People of color, who are also more likely to be without health insurance, are disproportionately affected by debt, the Urban Institute research says.
If passed, the cap on medical debts in Proposition 209 would apply only to medical debts incurred after the measure takes effect. In other words, old medical debts wouldn't be protected with the 3% maximum cap.
But Arizonans with old debts would be protected in other ways, including the reduction in wage garnishment and the increased value on assets protected from creditors.
"It's important to have these protections in the law so that families have some breathing room to pay off their debts," McLeod said. "It's not saying anyone doesn't have to pay it (the debt) back. It's saying let's make sure people are able to continue to do their job and earn some money so that they can pay it back."
Prescott resident Liz Gorski was a passenger in a car when she was in a serious accident 18 years ago. She was in a coma for five days, had numerous surgeries and multiple broken bones.
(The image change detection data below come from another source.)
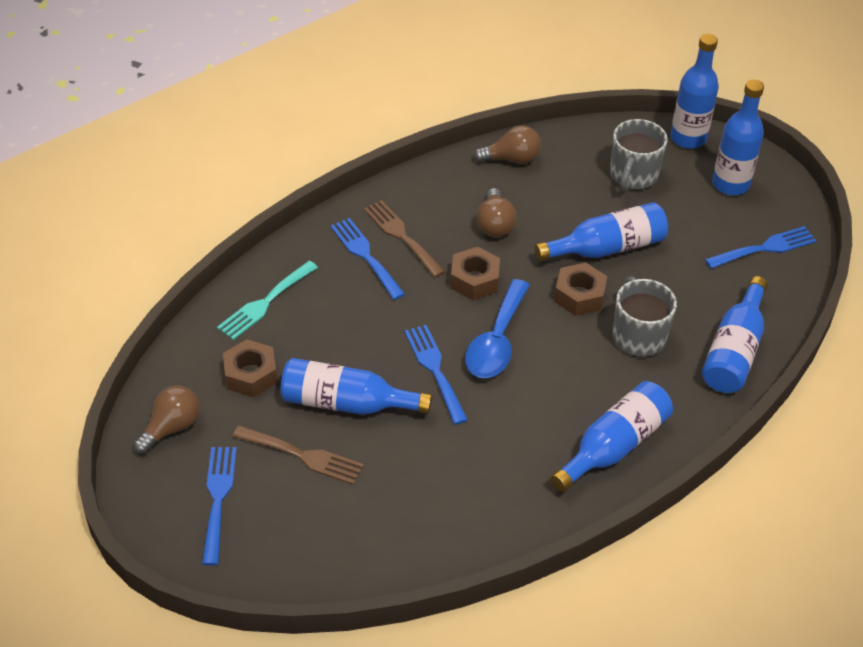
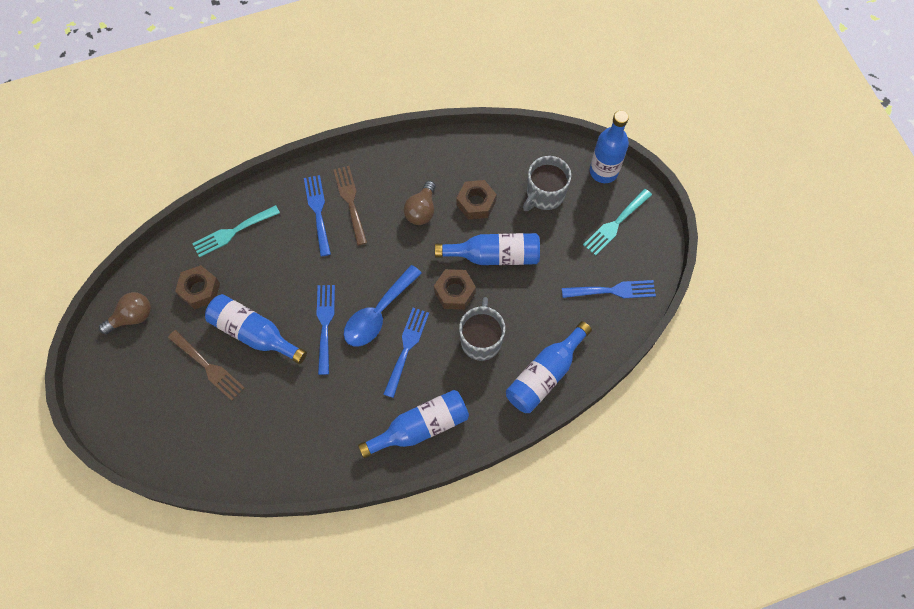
camera: 20 degrees right, 20 degrees up
blue fork [202,447,237,565] -> blue fork moved to [383,308,429,398]
brown nut [450,247,500,300] -> brown nut moved to [457,180,497,220]
brown light bulb [473,125,541,164] -> none
blue bottle [712,79,764,195] -> turquoise fork [583,189,652,256]

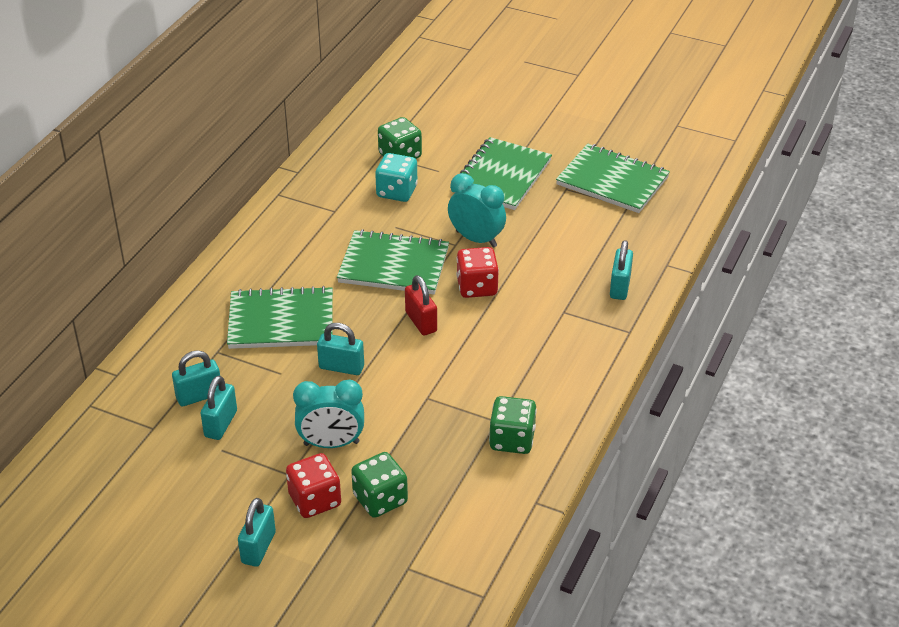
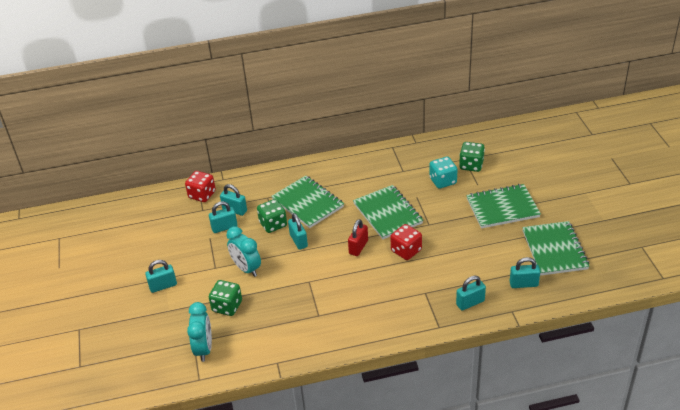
camera: 55 degrees right, 0 degrees up
red dice [286,453,341,518] -> red dice moved to [185,171,216,202]
turquoise clock [448,173,506,248] -> turquoise clock moved to [187,302,212,362]
green dice [489,396,537,454] -> green dice moved to [257,199,287,233]
none -> turquoise padlock [510,257,540,288]

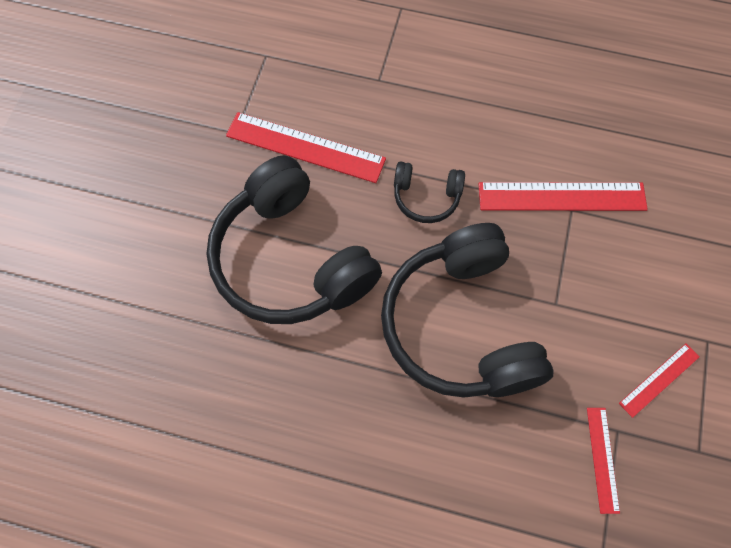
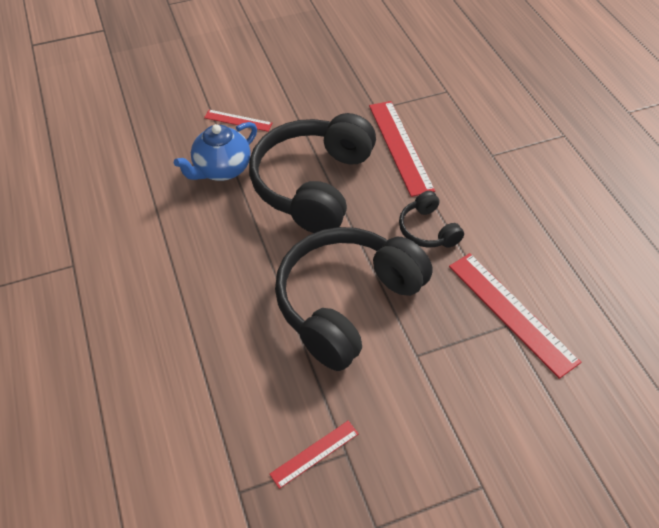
camera: 55 degrees right, 15 degrees down
red ruler [619,343,699,418] -> red ruler moved to [204,110,272,132]
none -> blue teapot [174,122,257,181]

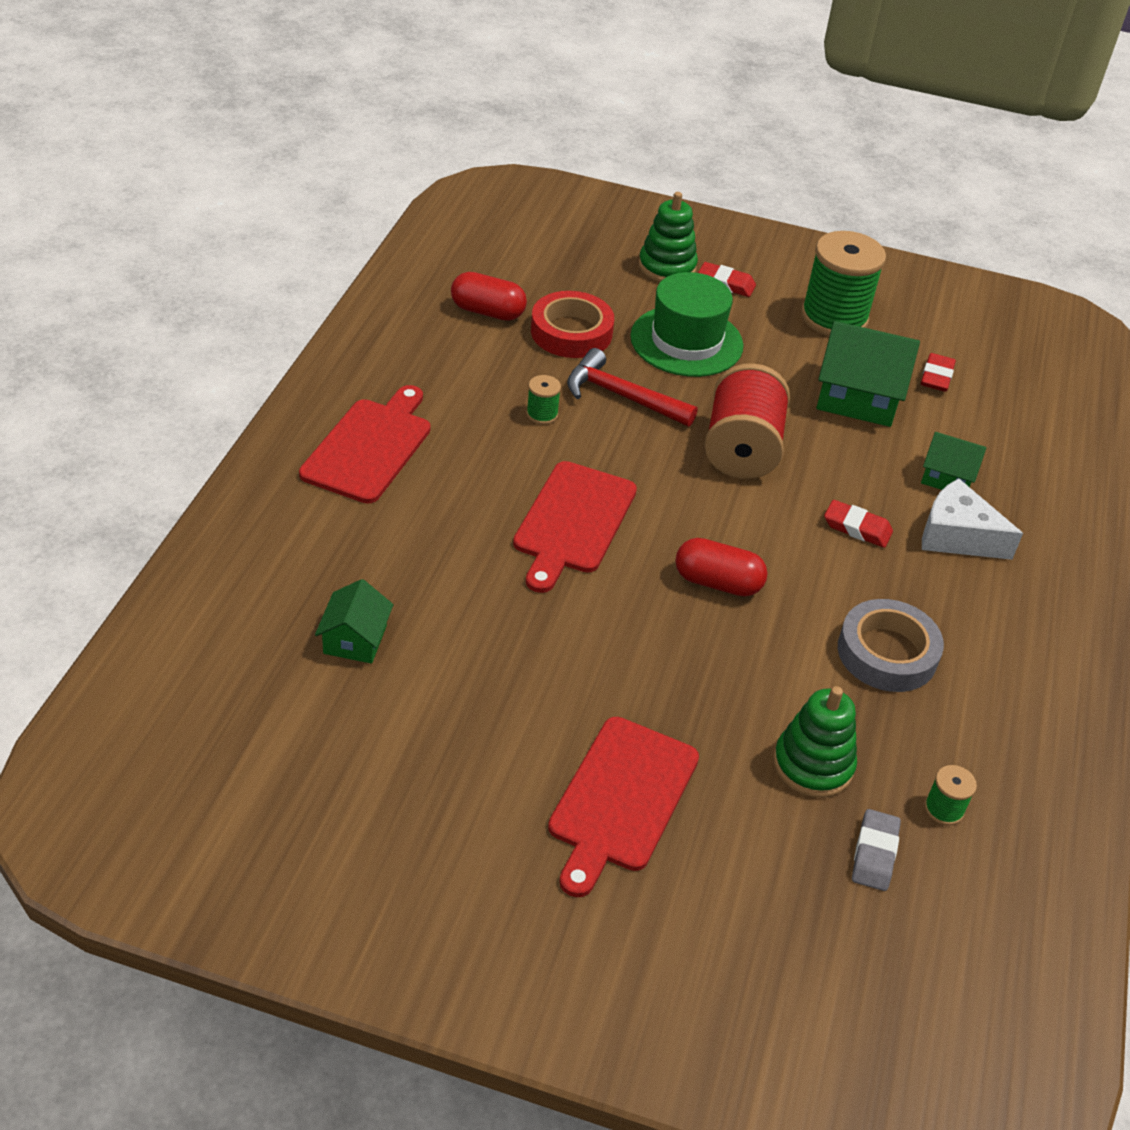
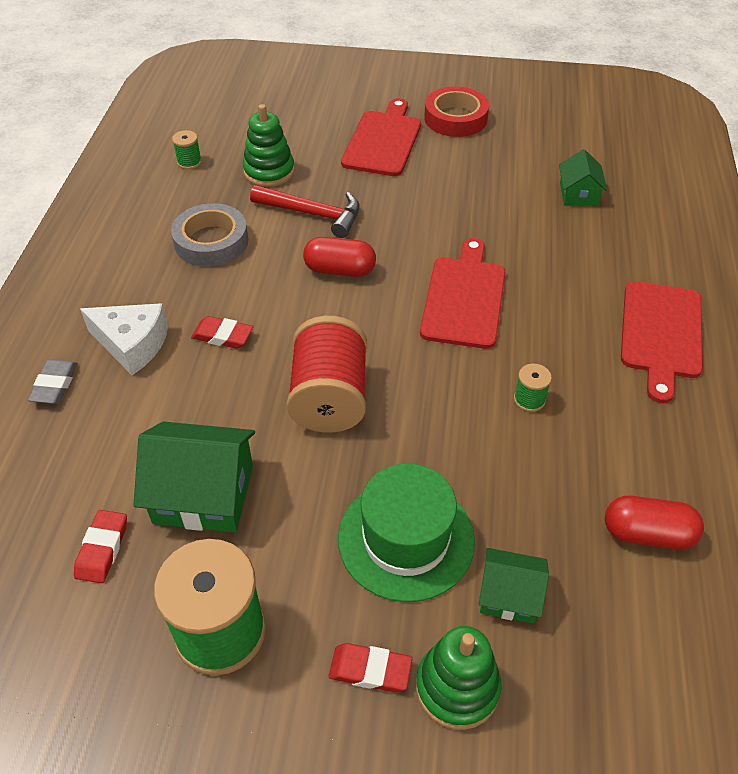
camera: 175 degrees right, 5 degrees up
red tape [531,291,614,358] -> red tape moved to [424,86,489,137]
red hammer [567,348,698,427] -> red hammer moved to [250,185,360,238]
grey eraser [852,809,901,891] -> grey eraser moved to [28,359,78,404]
green house [921,432,987,490] -> green house moved to [479,548,549,624]

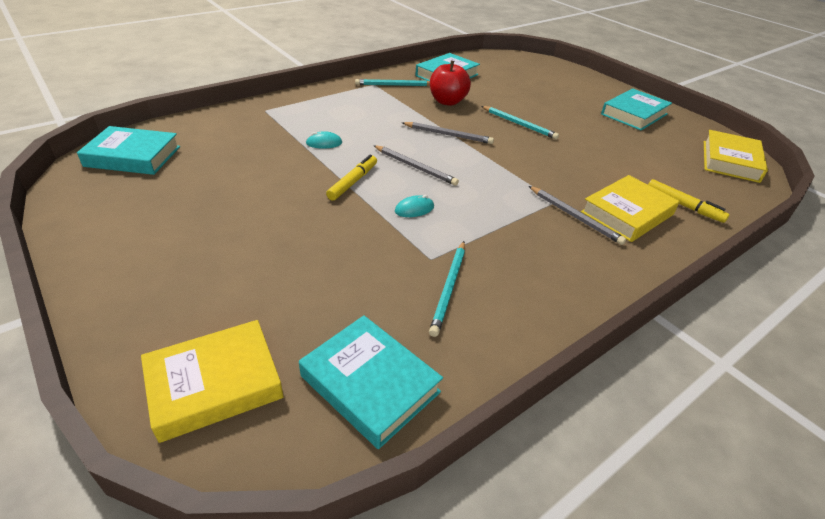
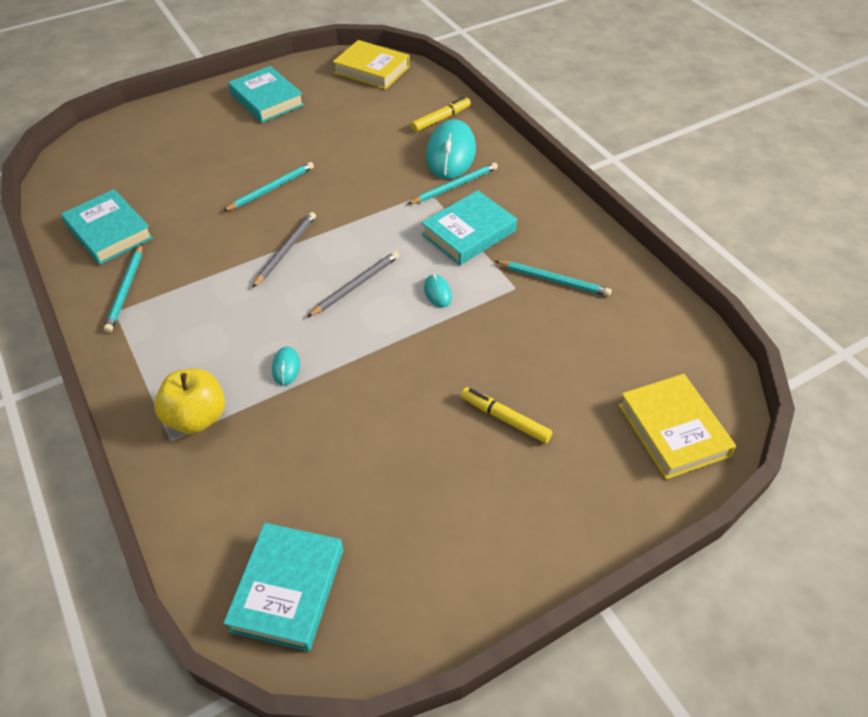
camera: 80 degrees left, 10 degrees up
turquoise book [299,315,443,449] -> turquoise book moved to [421,190,517,265]
yellow marker [326,155,377,201] -> yellow marker moved to [461,387,552,443]
red apple [430,61,471,106] -> none
grey pencil [529,186,626,245] -> turquoise pencil [408,163,498,204]
yellow book [581,175,680,242] -> turquoise mouse [426,119,476,179]
none -> yellow apple [154,368,225,434]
She's only now close to paying off the debt she incurred as a result of that crash. Though she had health insurance coverage at the time of the accident, out-of-network bills, combined with interest and ongoing medical expenses, left Gorski at one time owing about $50,000.
Gorski has since been able to get her debt down to $2,700. But it's taken nearly 20 years, and for many of those years she was working three jobs at once while trying to make ends meet as a single mom.
"It's such a complex issue. The system needs to be revamped," said Gorski, who is supporting Proposition 209. "Now my daughter is afraid to go to the doctor because she doesn't want to have debt."